The skill’s own source suggests a discovery query like:
forms, submissions, workflows, and form builder
Use a narrower use case when possible, for example: “retrieve submissions for a specific Fillout form and summarize lead quality.”
Repository files to read first
Start with composio-skills/fillout_forms-automation/SKILL.md. There are no bundled scripts, reference folders, metadata files, or README files in the skill directory, so SKILL.md is the authoritative source.
Pay particular attention to the requires frontmatter, the prerequisites section, and the tool discovery section. Those lines tell you the real dependency: mcp: [rube], plus an active fillout_forms connection.
fillout_forms-automation skill FAQ
Is fillout_forms-automation beginner-friendly?
Yes, if you are comfortable authorizing an MCP connection. The skill keeps the workflow simple: connect Rube, activate Fillout, search tools, then execute. Beginners should start with read-only prompts such as listing forms or summarizing submissions before requesting changes to forms or workflows.
How is this better than an ordinary Claude prompt?
An ordinary prompt can describe what you want, but it may not know the current Composio Fillout tool schema. The fillout_forms-automation skill explicitly instructs the agent to use RUBE_SEARCH_TOOLS first, which reduces brittle assumptions about tool names, required fields, and execution order.
When should I not use this skill?
Do not use it when you cannot connect Rube MCP, cannot authorize the Fillout account, or need a fully offline workflow. Also avoid it for tasks that require custom code, data warehousing, or complex approval routing unless your prompt clearly limits the skill to the Fillout-side operations.
Does it support all Fillout actions?
It supports what the current Composio fillout_forms toolkit exposes through Rube MCP. That is why the skill requires tool discovery before execution. Treat the discovered schema as the source of truth, not assumptions from older examples or external API memory.
How to Improve fillout_forms-automation skill
Improve fillout_forms-automation results with tighter prompts
The biggest quality gain comes from specifying the exact Fillout task and permission level. Instead of asking for broad automation, say:
“Use fillout_forms-automation to search current tools, verify the Fillout connection, find the form named Customer Intake, retrieve submissions from this month, and return a table with submitter name, email, date, and missing required fields. Read-only only.”
This gives the agent enough context to choose tools, avoid unsafe actions, and format the output usefully.
Common failure modes to avoid
The most common failure is skipping RUBE_SEARCH_TOOLS and trying to call a tool from memory. Another is attempting mutation before confirming the active connection and target form. Ambiguous object names can also cause problems when multiple forms have similar titles.
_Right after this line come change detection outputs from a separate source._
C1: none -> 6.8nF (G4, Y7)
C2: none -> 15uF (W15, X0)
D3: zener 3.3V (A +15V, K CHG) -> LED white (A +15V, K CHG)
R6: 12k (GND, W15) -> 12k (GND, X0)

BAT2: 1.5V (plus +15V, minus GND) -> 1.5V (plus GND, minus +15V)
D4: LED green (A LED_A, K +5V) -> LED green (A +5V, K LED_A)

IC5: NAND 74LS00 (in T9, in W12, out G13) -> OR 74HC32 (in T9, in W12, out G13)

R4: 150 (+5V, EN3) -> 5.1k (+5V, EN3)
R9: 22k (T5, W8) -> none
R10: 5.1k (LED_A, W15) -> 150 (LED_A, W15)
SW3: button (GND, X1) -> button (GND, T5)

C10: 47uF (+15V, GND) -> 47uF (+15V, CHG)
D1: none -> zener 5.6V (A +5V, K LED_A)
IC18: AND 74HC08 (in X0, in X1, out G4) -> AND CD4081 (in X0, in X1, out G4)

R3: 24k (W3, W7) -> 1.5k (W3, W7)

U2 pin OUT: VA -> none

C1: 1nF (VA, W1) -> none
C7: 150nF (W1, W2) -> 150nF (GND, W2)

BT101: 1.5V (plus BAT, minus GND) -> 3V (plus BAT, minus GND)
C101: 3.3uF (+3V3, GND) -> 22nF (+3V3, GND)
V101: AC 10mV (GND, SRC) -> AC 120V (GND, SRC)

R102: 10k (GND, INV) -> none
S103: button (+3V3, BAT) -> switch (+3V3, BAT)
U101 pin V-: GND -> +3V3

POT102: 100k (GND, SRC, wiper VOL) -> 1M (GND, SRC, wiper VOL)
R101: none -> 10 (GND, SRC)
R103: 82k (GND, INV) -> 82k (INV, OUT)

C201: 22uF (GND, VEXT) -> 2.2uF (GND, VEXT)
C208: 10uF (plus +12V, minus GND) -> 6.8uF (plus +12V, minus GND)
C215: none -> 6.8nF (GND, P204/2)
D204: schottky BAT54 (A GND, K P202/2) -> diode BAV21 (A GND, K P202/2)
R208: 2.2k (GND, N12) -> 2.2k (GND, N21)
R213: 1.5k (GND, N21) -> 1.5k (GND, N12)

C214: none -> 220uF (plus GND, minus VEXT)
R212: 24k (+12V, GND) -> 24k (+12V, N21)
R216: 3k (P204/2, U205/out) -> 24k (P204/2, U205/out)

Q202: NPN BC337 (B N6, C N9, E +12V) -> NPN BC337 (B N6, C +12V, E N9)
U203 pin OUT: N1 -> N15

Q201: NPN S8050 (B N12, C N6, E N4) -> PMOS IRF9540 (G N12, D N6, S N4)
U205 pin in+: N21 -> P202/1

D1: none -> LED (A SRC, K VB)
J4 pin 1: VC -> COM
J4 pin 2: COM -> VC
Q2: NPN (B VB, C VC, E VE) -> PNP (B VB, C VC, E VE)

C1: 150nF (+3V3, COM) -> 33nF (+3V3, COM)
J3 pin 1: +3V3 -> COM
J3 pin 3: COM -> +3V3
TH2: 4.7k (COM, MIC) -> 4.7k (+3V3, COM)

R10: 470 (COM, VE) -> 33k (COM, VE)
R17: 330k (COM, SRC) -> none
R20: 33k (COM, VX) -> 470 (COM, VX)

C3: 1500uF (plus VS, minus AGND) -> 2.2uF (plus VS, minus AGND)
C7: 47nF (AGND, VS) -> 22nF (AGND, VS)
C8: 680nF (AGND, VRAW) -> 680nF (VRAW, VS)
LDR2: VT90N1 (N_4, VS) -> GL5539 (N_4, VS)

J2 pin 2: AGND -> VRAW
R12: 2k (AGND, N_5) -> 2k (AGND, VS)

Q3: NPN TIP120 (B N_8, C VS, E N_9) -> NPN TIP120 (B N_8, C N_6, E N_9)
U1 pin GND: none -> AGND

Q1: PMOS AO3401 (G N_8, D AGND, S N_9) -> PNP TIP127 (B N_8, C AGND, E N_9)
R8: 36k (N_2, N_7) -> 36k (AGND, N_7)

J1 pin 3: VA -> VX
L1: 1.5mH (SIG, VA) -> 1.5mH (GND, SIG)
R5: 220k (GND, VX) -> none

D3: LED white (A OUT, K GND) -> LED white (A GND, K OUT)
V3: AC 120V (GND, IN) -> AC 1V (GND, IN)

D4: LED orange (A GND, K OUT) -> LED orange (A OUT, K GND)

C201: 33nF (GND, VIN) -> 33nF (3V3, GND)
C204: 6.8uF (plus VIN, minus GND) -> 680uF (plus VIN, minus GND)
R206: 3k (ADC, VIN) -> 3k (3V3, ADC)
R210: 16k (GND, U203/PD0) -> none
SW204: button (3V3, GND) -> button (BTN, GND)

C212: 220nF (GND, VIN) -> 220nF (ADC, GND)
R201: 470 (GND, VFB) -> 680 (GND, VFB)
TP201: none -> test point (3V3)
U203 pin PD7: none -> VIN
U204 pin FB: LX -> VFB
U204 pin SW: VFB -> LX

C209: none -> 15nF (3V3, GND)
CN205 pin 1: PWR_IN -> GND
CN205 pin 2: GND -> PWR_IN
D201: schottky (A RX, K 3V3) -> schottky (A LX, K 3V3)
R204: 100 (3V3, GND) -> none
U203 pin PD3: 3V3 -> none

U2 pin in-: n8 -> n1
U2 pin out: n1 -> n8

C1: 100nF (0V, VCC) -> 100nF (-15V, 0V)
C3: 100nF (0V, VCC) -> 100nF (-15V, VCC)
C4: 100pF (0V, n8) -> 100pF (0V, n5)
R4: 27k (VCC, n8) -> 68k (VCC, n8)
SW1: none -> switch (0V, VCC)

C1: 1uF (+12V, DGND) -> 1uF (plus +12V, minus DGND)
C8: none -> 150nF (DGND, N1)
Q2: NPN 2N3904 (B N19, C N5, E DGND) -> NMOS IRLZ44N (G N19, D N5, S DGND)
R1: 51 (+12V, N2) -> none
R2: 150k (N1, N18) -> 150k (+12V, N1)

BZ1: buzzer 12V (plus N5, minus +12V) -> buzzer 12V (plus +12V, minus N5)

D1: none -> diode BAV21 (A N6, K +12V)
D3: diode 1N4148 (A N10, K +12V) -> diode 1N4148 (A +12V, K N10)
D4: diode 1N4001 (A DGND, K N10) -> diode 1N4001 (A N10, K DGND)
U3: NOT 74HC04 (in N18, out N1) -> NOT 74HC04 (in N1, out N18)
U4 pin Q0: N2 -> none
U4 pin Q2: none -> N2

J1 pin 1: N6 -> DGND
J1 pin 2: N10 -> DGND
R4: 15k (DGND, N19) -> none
Reduce risk by requiring the agent to show the discovered plan before action, especially for workflow or form-builder changes.
Iterating after the first output
After the first run, refine with concrete follow-ups: narrow the date range, add filters, request only incomplete submissions, or ask for a proposed change plan instead of direct edits. If the agent reports a missing schema field, ask it to search tools again with the known fields it has already discovered.
For recurring work, save a tested prompt template that includes the connection check, schema search, read-only discovery step, and approval gate.
What maintainers could add next
The skill would be stronger with example prompts for common Fillout jobs, a short safety checklist for write operations, and sample RUBE_SEARCH_TOOLS queries for submissions, forms, workflows, and form-builder tasks. A README with installation screenshots for popular MCP clients would also reduce setup friction for new users evaluating the fillout_forms-automation skill.